START EXERCISE MATERIAL
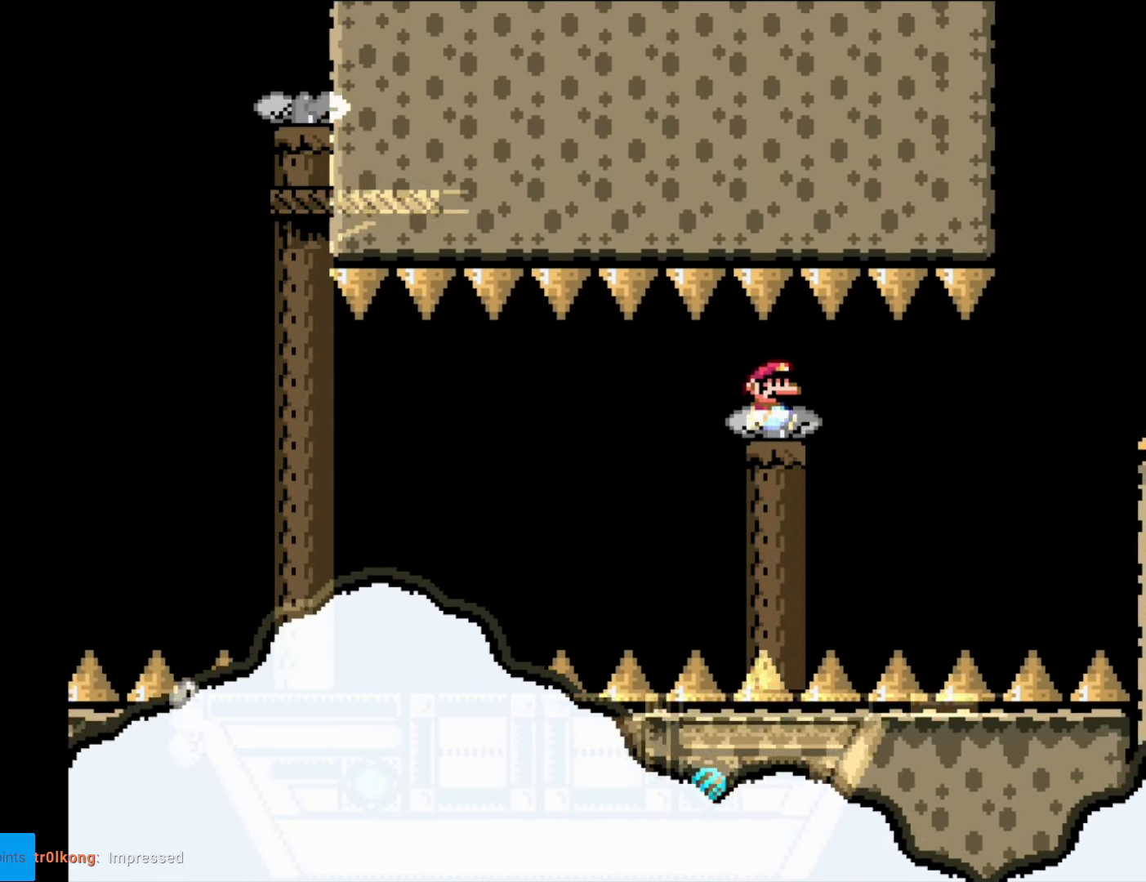
{"buttons": ["Y", "DPAD_RIGHT"], "events": [[140, "DPAD_RIGHT", "down"], [262, "DPAD_RIGHT", "up"], [472, "DPAD_RIGHT", "down"]]}
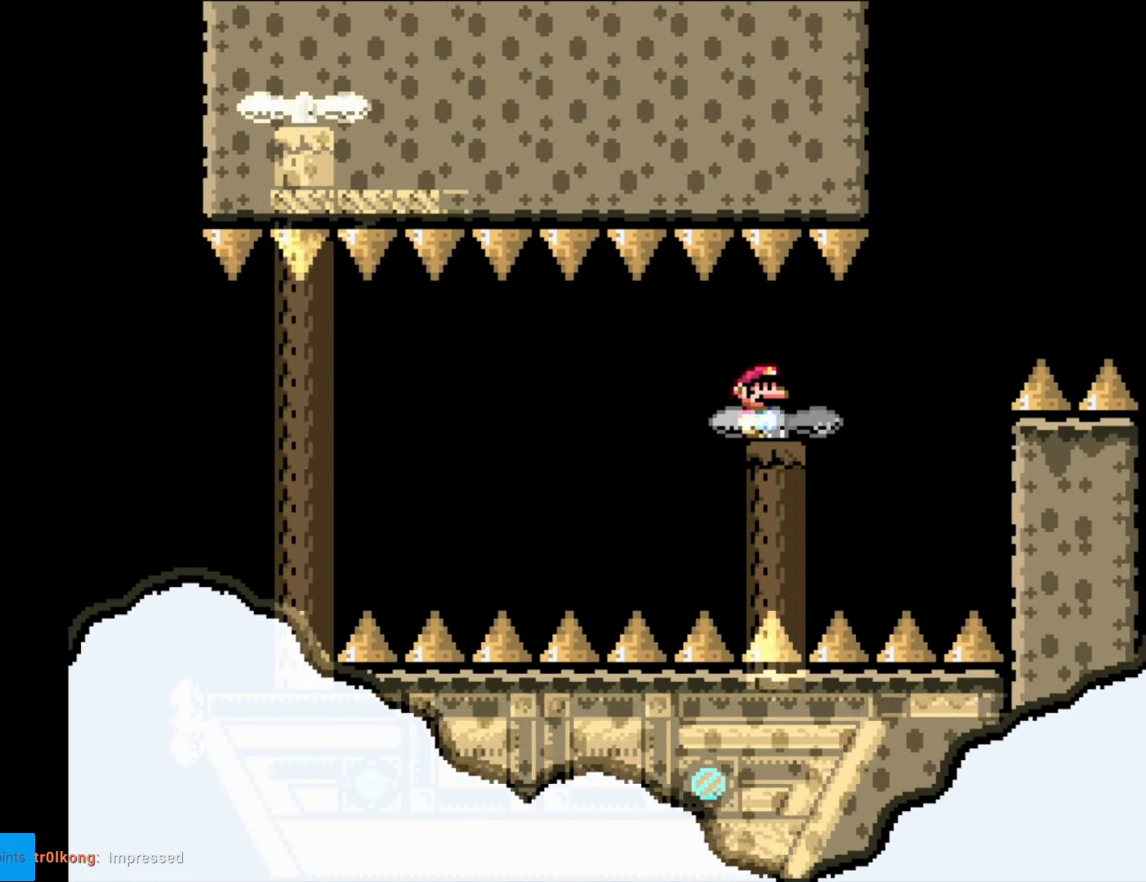
{"buttons": ["Y", "DPAD_RIGHT"], "events": [[105, "DPAD_RIGHT", "up"], [227, "DPAD_RIGHT", "down"], [367, "DPAD_RIGHT", "up"], [490, "DPAD_RIGHT", "down"]]}
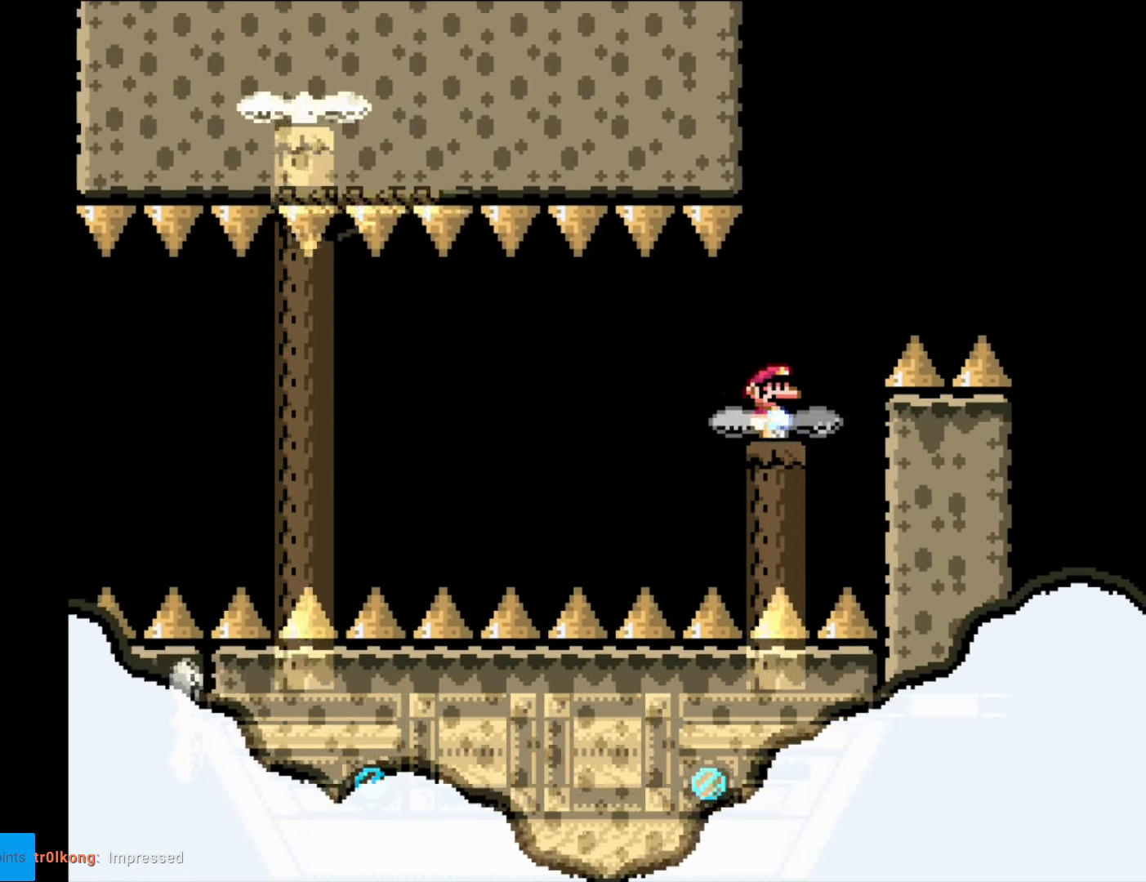
{"buttons": ["B", "Y", "DPAD_RIGHT"], "events": [[70, "DPAD_RIGHT", "up"], [105, "DPAD_LEFT", "down"], [192, "B", "down"], [192, "DPAD_LEFT", "up"], [192, "DPAD_UP", "down"], [210, "DPAD_RIGHT", "down"], [210, "DPAD_UP", "up"]]}
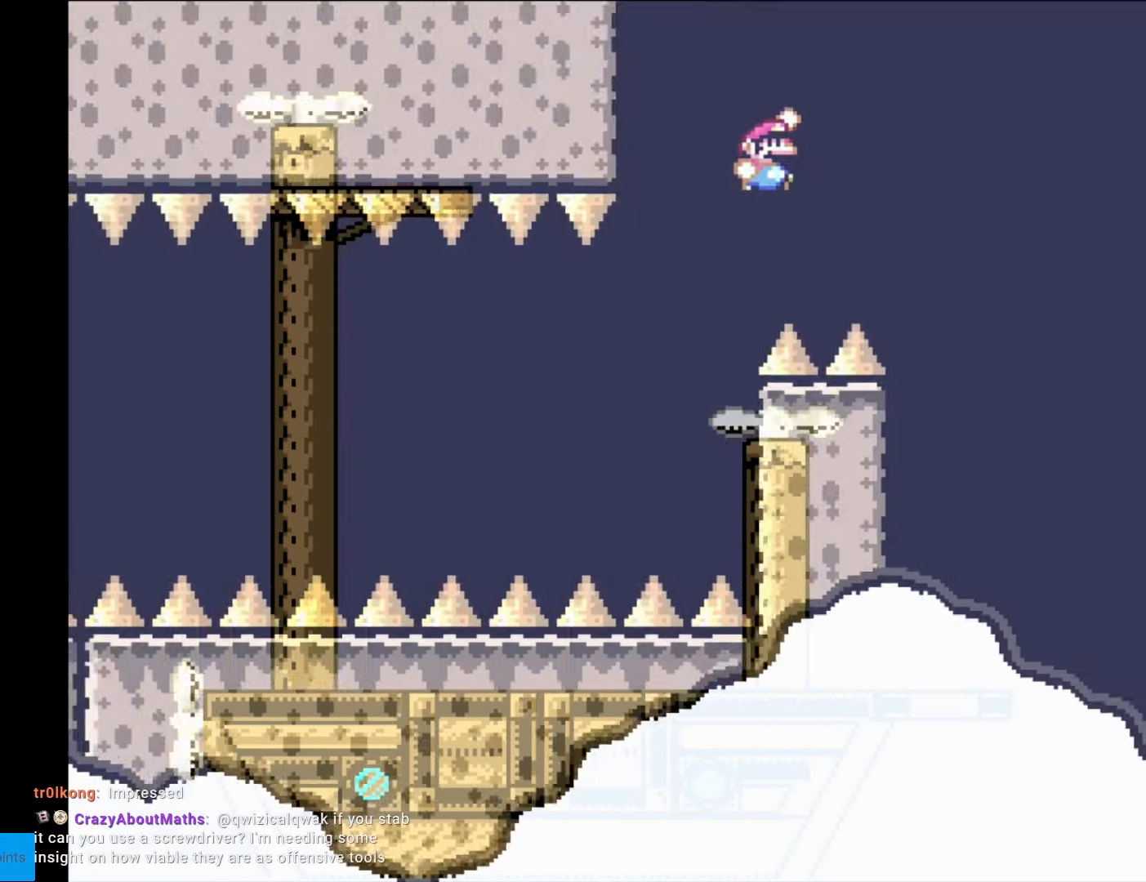
{"buttons": ["B", "Y", "DPAD_RIGHT"], "events": [[192, "DPAD_RIGHT", "up"], [315, "DPAD_LEFT", "down"], [472, "DPAD_LEFT", "up"], [472, "DPAD_UP", "down"], [490, "DPAD_RIGHT", "down"], [490, "DPAD_UP", "up"]]}
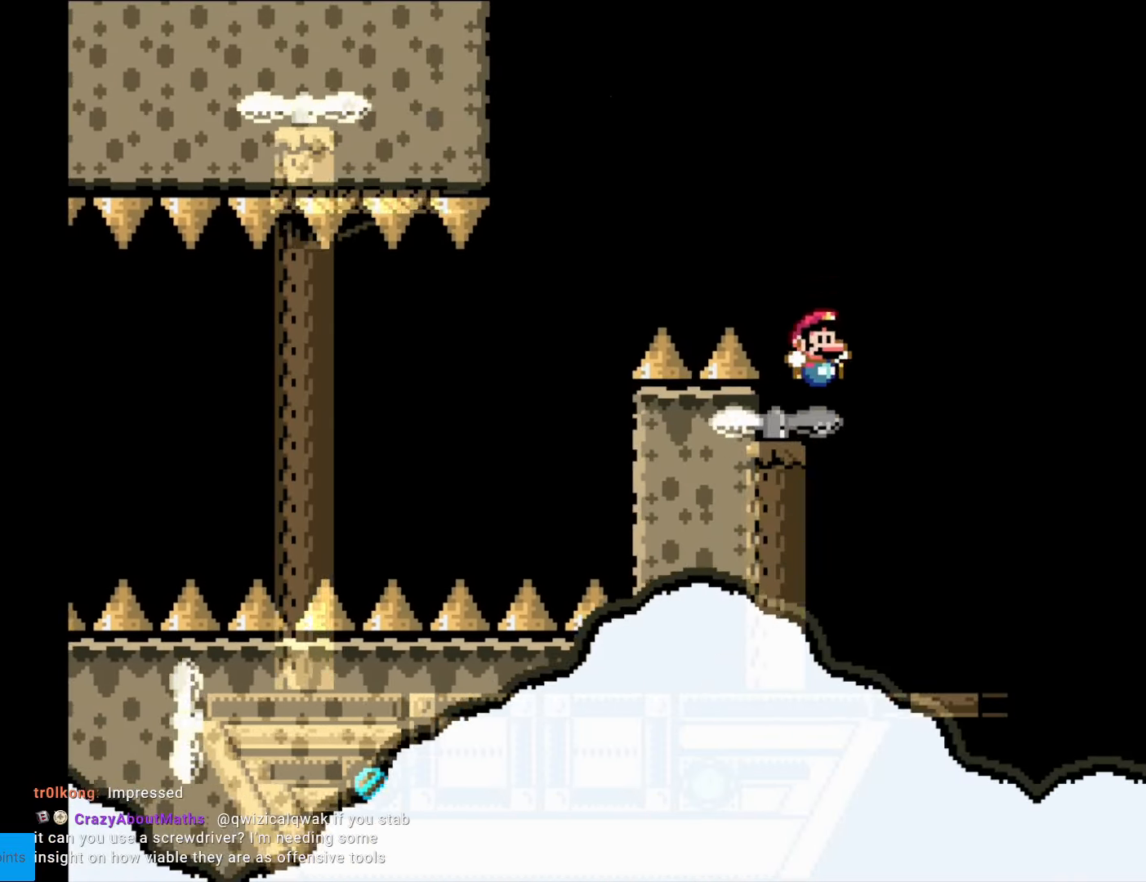
{"buttons": ["B", "Y", "DPAD_RIGHT"], "events": [[70, "B", "up"], [105, "DPAD_RIGHT", "up"], [175, "B", "down"], [210, "DPAD_RIGHT", "down"], [315, "B", "up"], [385, "B", "down"]]}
END EXERCISE MATERIAL
• WHAT THE EXERCISE ASKS: For this exercise, copy the entries above exactly and skip any picture.

• COMPLETED TASK:
{"buttons": ["Y", "DPAD_RIGHT"], "events": [[140, "DPAD_RIGHT", "down"], [262, "DPAD_RIGHT", "up"], [472, "DPAD_RIGHT", "down"]]}
{"buttons": ["Y", "DPAD_RIGHT"], "events": [[105, "DPAD_RIGHT", "up"], [227, "DPAD_RIGHT", "down"], [367, "DPAD_RIGHT", "up"], [490, "DPAD_RIGHT", "down"]]}
{"buttons": ["B", "Y", "DPAD_RIGHT"], "events": [[70, "DPAD_RIGHT", "up"], [105, "DPAD_LEFT", "down"], [192, "B", "down"], [192, "DPAD_LEFT", "up"], [192, "DPAD_UP", "down"], [210, "DPAD_RIGHT", "down"], [210, "DPAD_UP", "up"]]}
{"buttons": ["B", "Y", "DPAD_RIGHT"], "events": [[192, "DPAD_RIGHT", "up"], [315, "DPAD_LEFT", "down"], [472, "DPAD_LEFT", "up"], [472, "DPAD_UP", "down"], [490, "DPAD_RIGHT", "down"], [490, "DPAD_UP", "up"]]}
{"buttons": ["B", "Y", "DPAD_RIGHT"], "events": [[70, "B", "up"], [105, "DPAD_RIGHT", "up"], [175, "B", "down"], [210, "DPAD_RIGHT", "down"], [315, "B", "up"], [385, "B", "down"]]}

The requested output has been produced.